Demolition compromised (blue remains)
This "compromise" is better than the initially sought full demolition, but it ignores much of the findings of the State's own historic agency, namely the value of assembly as a whole. The  MHT eligibility document is quite clear about the value of the ensemble in its summary :
Considered as a whole, the Maryland Penitentiary complex maintains sufficient integrity of Location, Design, Setting, Materials, Workmanship, Feeling, and Association needed to convey significance within the context of late nineteenth and early twentieth-century incarceration and prison design. The six contributing structures all retain important character-defining exterior features. Integrity of Design, Materials, and Workmanship are retained through the presence of original stone masonry, arched window forms, towers and crenellation of rooflines, and elements, such as clustered columns, foliate capitals, and ornate moldings, that are specifically associated with the Romanesque Revival style and the architecture of the late Victorian period. Integrity of Design is further enhanced by the retention of much of the basic layout of the complex and the historic spatial relationships between the buildings.
The photo illustrates the massive scale of the construction
(Photo Philipsen)
Note that in the MOU DPSCS still maintains the option to demolish the landmarked Warden House ("Castle") in the future.
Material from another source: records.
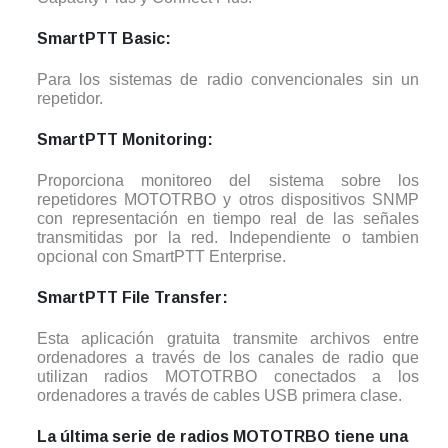
SmartPTT Basic:
Para los sistemas de radio convencionales sin un
repetidor.
SmartPTT Monitoring:
Proporciona monitoreo del sistema sobre los
repetidores MOTOTRBO y otros dispositivos SNMP
con representación en tiempo real de las señales
transmitidas por la red. Independiente o tambien
opcional con SmartPTT Enterprise.
SmartPTT File Transfer:
Esta aplicación gratuita transmite archivos entre
ordenadores a través de los canales de radio que
utilizan radios MOTOTRBO conectados a los
ordenadores a través de cables USB primera clase.
La última serie de radios MOTOTRBO tiene una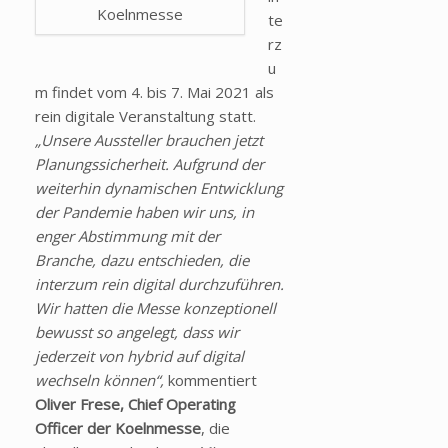
Koelnmesse
te
rz
u
m findet vom 4. bis 7. Mai 2021 als
rein digitale Veranstaltung statt.
„Unsere Aussteller brauchen jetzt
Planungssicherheit. Aufgrund der
weiterhin dynamischen Entwicklung
der Pandemie haben wir uns, in
enger Abstimmung mit der
Branche, dazu entschieden, die
interzum rein digital durchzuführen.
Wir hatten die Messe konzeptionell
bewusst so angelegt, dass wir
jederzeit von hybrid auf digital
wechseln können“,
kommentiert
Oliver Frese, Chief Operating
Officer der Koelnmesse
, die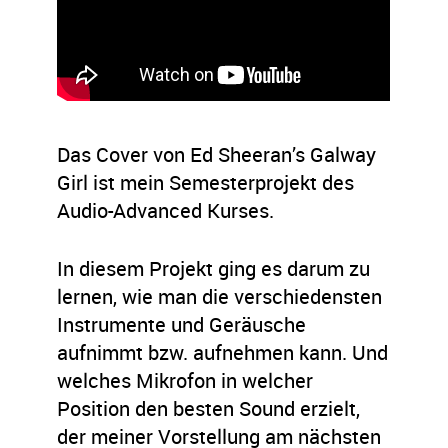
Das Cover von Ed Sheeran’s Galway
Girl ist mein Semesterprojekt des
Audio-Advanced Kurses.
In diesem Projekt ging es darum zu
lernen, wie man die verschiedensten
Instrumente und Geräusche
aufnimmt bzw. aufnehmen kann. Und
welches Mikrofon in welcher
Position den besten Sound erzielt,
der meiner Vorstellung am nächsten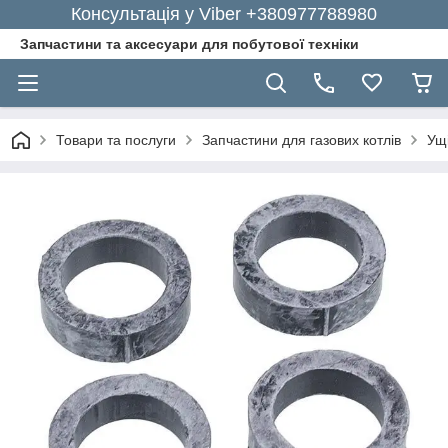
Консультація у Viber +380977788980
Запчастини та аксесуари для побутової техніки
Товари та послуги
Запчастини для газових котлів
Ущі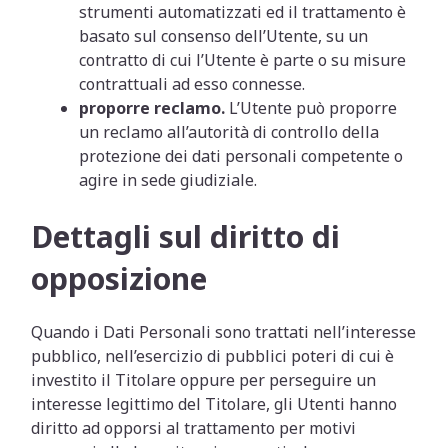
strumenti automatizzati ed il trattamento è
basato sul consenso dell’Utente, su un
contratto di cui l’Utente è parte o su misure
contrattuali ad esso connesse.
proporre reclamo.
L’Utente può proporre
un reclamo all’autorità di controllo della
protezione dei dati personali competente o
agire in sede giudiziale.
Dettagli sul diritto di
opposizione
Quando i Dati Personali sono trattati nell’interesse
pubblico, nell’esercizio di pubblici poteri di cui è
investito il Titolare oppure per perseguire un
interesse legittimo del Titolare, gli Utenti hanno
diritto ad opporsi al trattamento per motivi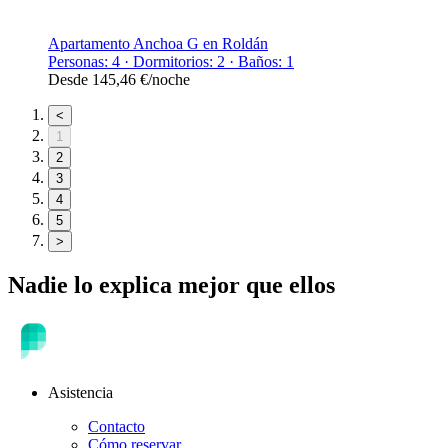
Apartamento Anchoa G en Roldán
Personas: 4 · Dormitorios: 2 · Baños: 1
Desde
145,46 €
/noche
<
1
2
3
4
5
>
Nadie lo explica mejor que ellos
Asistencia
Contacto
Cómo reservar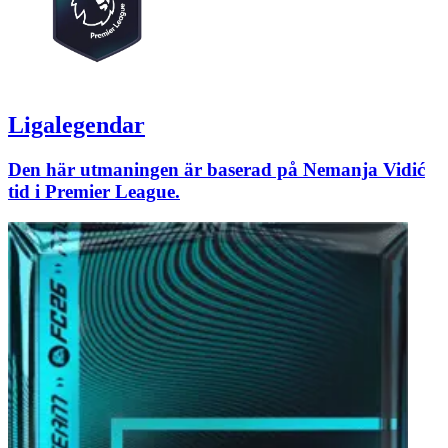
Ligalegendar
Den här utmaningen är baserad på Nemanja Vidić
tid i Premier League.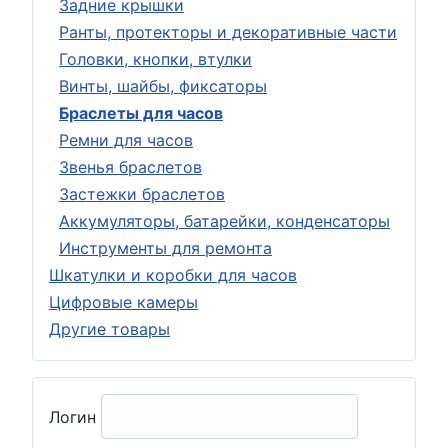
Задние крышки
Ранты, протекторы и декоративные части
Головки, кнопки, втулки
Винты, шайбы, фиксаторы
Браслеты для часов
Ремни для часов
Звенья браслетов
Застежки браслетов
Аккумуляторы, батарейки, конденсаторы
Инструменты для ремонта
Шкатулки и коробки для часов
Цифровые камеры
Другие товары
Логин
So, how is it possible that the Correctional folks can plow forward with demolition of history in spite of  all those findings? The answer is that local laws mean nothing to the State. Local historic district rules and local landmarks can safely be ignored by the State. National Register District eligibility has no teeth at all, it only allows for benefits such as historic tax credits. Thus, MHT had no choice but to agree "that the fulfillment of the terms of this MOA will satisfy the responsibilities of any Maryland state agency under the requirements of the Maryland Historical Trust Act of 1985".

The "consulting parties" included AIA Baltimore, Preservation Maryland, Baltimore Heritage and representatives from CHAP. All tell me that there is no legal recourse against what the State plans to do.

It is sad to see structures that stood for over a century disappear only because the current administration wants to see them go for the possible day when money for a new jail may be available. Those structures could stand another 100 years until Baltimore City has sorted itself out, the elevated JFX has been removed, the Jones Falls been day-lit again and the monumental jail structures could be part of a farmers market, a climbing gym or a maker space or something we just haven't imagined yet.